Yesterday’s release of Altmetric’s 2017 Top 100 Articles list continues the year-end ritual, its coverage of numerous sources concatenated to rank scholarly articles by online attention scores. Given the excitement the release of this list causes every year, it feels akin to a wrapped gift for journal editors, staff, and readers, many of whom open it seeking validation or dreading disappointment.
But what does the list actually tell us? What does it represent?
Altmetric is a scoring system, with weighted scores based on the type of online source mentioning an article. To tally up an Altmetric score, you just add the weighted scores based on event monitoring. Altmetric has added a distinctive design by arranging the sources into a flower with the synthetic metric at the middle.
However, how these weightings are determined is puzzling and opaque. For example, an article appearing in a news outlet receives a weighted score of 8 in the Altmetric system. Why 8? Why not 3 or 10 or 15?
Two things are worth checking with metrics — validity and completeness.
First, is the approach validated? That is, is a Twitter posting (score of 1) really worth 4x a Facebook post (score of 0.25)? Is a Google+ post (score of 1) worth the same as a Twitter post and 4x more than a Facebook post? Why are blogs in general given a score of 5, yet Sina Weibo, a Chinese blogging platform, only given a score of 1? Why is Wikipedia worth 37.5% of News, 12x more than Facebook, and 3x more than Twitter?
There doesn’t seem to be any validation supporting these weighting assignments, and there’s no clear indication that they are validated on a rolling basis. For example, as Facebook has gained prominence and Google+ has faded, the Altmetric weightings don’t appear to have shifted to follow.
Then we get into the question of completeness. There have been numerous changes in media outlets, especially social media outlets, in the past few years. Where are WeChat, Instagram, Snapchat, Qzone, and WhatsApp? It turns out that data from social media platforms, especially those in China, aren’t available to Altmetric, according to Euan Adie, founder of Altmetric. Beyond social media, there are other sources that surveil the literature for professionals in the field and might be worthy of including in Altmetric measures — for instance, publications like Journal Watch and Retraction Watch.
Altmetric finishes gathering data for the Top 100 list in mid-November. This schedule means articles from the prior year carry over as candidates for the next year. In the 2017 list, there are 5 articles from December 2016.
The average age of articles on the Top 100 list is 197 days from publication, with the oldest being 352 days old, the newest a mere 7 days old. The 7-day-old article ranks #50 for 2017 despite accumulating data for only a week before time was up — as we’ll see, most of the effect documented by Altmetric might occur early in most cases, meaning the Altmetric flower may denote a splash rather than a long tail.

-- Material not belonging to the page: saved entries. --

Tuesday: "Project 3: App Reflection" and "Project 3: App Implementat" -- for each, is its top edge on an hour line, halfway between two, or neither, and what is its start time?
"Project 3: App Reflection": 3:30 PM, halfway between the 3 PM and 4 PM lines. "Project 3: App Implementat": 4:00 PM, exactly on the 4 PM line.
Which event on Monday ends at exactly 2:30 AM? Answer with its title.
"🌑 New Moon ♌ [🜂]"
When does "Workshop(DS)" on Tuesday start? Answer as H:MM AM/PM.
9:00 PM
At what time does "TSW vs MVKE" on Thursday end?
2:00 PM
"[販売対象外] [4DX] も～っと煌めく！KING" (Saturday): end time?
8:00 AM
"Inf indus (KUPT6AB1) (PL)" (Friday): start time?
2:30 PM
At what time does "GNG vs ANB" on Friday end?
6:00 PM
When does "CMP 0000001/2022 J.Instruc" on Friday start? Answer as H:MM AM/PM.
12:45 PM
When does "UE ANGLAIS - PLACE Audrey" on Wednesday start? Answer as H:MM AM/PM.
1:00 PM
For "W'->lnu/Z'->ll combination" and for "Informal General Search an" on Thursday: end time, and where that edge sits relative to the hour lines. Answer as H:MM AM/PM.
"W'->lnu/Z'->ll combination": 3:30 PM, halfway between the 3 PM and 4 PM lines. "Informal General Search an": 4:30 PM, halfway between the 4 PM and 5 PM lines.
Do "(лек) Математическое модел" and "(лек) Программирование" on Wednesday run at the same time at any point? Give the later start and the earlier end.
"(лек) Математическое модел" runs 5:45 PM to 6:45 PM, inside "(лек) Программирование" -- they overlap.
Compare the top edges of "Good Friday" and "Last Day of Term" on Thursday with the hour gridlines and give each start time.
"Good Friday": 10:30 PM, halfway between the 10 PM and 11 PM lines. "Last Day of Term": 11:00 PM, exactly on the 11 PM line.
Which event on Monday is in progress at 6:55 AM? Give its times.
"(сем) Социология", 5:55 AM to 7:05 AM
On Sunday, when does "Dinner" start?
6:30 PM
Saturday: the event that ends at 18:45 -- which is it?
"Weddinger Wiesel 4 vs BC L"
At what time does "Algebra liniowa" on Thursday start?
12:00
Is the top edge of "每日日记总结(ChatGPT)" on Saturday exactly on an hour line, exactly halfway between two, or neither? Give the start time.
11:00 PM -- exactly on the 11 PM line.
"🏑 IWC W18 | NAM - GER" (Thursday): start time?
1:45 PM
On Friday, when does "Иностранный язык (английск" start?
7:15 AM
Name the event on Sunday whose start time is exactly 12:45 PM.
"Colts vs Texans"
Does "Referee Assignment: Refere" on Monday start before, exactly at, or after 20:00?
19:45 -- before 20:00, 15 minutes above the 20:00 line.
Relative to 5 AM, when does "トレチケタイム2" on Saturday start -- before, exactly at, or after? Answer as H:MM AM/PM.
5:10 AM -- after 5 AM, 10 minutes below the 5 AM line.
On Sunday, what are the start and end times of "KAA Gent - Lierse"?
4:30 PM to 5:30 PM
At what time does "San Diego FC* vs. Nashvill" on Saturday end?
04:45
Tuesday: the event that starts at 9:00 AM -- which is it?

Downloading the dataset for the 2017 Top 100 articles, there is a slightly different parsing of the data than the table here would suggest:
- A category titled, “Number of Mendeley Readers” is now included in the raw data behind the Top 100, but according to Adie, these numbers are not factored into the scoring as they are not auditable. They are in the dataset “for extra information.”
- Publons and PubPeer data are apparently captured in a column titled, “Number of peer reviews” (answer? 10 across all 100 articles, with one article accounting for half that number alone).
- F1000 posts are included separately (they hardly contribute at all to the outcomes).
- The number of LinkedIn posts is uniformly zero, which Adie said is due to the fact that LinkedIn data are not available to them. ResearchGate data are another source Altmetric would like to include, but cannot.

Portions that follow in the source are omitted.